Data supplied
###

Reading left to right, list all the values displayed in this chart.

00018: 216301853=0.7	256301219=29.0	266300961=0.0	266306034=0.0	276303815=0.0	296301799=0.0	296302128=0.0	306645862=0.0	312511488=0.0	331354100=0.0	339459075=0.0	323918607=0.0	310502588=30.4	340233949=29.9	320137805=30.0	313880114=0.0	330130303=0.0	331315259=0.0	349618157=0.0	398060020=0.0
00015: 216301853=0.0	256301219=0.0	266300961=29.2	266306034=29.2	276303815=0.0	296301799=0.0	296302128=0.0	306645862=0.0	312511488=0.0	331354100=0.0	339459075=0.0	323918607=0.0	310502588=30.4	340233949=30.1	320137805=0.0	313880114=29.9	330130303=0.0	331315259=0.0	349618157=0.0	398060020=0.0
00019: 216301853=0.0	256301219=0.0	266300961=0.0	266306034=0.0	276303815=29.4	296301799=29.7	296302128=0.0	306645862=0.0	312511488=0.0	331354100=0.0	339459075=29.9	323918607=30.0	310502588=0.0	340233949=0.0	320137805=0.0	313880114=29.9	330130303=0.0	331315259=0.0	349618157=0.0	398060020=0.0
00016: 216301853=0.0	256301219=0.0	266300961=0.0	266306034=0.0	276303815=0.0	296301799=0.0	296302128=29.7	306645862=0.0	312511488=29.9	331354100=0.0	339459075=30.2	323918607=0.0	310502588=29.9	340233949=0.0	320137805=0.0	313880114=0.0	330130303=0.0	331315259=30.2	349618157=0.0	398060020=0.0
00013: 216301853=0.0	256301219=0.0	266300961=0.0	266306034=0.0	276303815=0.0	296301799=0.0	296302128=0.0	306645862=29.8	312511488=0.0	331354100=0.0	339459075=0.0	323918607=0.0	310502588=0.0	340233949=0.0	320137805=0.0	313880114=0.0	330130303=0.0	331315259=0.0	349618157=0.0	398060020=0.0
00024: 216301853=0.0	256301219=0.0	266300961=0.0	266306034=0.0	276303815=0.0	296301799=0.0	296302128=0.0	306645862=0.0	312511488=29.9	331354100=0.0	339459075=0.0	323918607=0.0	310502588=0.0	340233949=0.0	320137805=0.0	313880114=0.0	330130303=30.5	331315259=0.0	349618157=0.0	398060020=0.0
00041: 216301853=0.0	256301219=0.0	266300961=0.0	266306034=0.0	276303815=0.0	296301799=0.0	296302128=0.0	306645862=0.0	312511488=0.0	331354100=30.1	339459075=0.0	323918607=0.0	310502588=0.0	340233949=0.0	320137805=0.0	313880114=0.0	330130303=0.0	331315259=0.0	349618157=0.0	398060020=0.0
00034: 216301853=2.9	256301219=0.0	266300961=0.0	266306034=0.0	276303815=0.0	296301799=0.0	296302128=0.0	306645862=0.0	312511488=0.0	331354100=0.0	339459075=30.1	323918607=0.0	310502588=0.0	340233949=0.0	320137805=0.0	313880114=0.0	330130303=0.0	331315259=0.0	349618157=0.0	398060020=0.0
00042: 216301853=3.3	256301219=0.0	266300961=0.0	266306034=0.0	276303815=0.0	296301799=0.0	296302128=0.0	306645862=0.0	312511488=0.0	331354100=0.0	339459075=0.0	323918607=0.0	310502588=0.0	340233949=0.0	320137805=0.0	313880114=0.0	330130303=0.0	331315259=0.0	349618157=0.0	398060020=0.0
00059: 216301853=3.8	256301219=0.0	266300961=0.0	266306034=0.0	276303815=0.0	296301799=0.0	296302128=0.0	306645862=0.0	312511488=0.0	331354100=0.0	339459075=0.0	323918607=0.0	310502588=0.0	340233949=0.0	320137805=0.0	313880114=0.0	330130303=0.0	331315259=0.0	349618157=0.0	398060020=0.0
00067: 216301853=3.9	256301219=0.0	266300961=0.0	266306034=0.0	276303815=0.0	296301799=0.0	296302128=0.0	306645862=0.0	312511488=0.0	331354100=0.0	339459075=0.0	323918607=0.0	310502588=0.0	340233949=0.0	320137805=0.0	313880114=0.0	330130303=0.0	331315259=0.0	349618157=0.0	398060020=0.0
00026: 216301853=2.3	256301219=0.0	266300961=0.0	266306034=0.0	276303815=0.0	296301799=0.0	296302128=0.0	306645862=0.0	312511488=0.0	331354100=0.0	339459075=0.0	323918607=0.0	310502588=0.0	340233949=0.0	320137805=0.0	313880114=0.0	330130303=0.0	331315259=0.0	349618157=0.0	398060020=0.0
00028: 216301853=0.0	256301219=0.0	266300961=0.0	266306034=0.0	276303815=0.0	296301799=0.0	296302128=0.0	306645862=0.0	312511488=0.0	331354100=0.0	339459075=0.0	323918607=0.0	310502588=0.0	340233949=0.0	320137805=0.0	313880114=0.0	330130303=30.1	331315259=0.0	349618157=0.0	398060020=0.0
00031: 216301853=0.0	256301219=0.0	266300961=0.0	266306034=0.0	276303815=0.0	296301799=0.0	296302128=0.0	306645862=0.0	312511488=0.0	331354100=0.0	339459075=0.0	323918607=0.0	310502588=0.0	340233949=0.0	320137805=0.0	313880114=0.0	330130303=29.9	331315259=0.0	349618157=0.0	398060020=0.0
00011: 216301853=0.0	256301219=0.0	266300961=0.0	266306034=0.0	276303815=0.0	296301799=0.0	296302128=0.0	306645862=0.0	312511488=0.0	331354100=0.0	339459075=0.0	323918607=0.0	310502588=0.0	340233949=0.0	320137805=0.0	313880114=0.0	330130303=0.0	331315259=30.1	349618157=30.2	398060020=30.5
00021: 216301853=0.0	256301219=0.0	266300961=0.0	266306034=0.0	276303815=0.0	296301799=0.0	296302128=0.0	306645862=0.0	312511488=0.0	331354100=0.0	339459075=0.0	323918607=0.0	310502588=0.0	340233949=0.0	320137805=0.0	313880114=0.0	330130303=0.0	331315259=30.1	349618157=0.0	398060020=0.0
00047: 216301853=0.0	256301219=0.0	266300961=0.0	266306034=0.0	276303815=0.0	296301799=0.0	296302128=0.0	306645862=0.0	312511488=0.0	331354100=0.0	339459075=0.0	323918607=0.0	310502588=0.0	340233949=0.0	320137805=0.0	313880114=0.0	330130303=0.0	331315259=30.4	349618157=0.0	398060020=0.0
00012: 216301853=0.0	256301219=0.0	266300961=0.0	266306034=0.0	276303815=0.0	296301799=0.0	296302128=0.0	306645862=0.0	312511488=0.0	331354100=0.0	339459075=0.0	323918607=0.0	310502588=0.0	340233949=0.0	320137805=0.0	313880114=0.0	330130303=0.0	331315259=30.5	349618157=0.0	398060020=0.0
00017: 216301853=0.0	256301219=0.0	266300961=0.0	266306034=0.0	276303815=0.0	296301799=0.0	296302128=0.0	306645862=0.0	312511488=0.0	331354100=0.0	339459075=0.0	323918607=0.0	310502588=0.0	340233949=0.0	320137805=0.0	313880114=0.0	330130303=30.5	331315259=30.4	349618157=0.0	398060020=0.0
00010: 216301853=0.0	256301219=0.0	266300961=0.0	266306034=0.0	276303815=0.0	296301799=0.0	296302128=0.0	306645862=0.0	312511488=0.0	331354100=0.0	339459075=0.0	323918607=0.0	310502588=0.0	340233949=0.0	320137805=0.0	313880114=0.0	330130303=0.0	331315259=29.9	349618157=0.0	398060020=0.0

###

Your goal
Return each line from the items above that contains the string "values", treating uppercase and lowercase letters as different.

Result for this exercise
Reading left to right, list all the values displayed in this chart.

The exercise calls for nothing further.